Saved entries
+---+
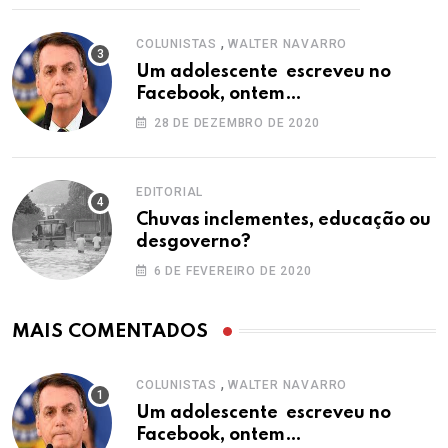
,
COLUNISTAS
WALTER NAVARRO
Um adolescente escreveu no
Facebook, ontem…
28 DE DEZEMBRO DE 2020
EDITORIAL
Chuvas inclementes, educação ou
desgoverno?
6 DE FEVEREIRO DE 2020
MAIS COMENTADOS
,
COLUNISTAS
WALTER NAVARRO
Um adolescente escreveu no
Facebook, ontem…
+---+
### WHAT YOU WILL DO
Retype the data above exactly; pictures are not part of the copy.

### TASK RESULT
,
COLUNISTAS
WALTER NAVARRO
Um adolescente escreveu no
Facebook, ontem…
28 DE DEZEMBRO DE 2020
EDITORIAL
Chuvas inclementes, educação ou
desgoverno?
6 DE FEVEREIRO DE 2020
MAIS COMENTADOS
,
COLUNISTAS
WALTER NAVARRO
Um adolescente escreveu no
Facebook, ontem…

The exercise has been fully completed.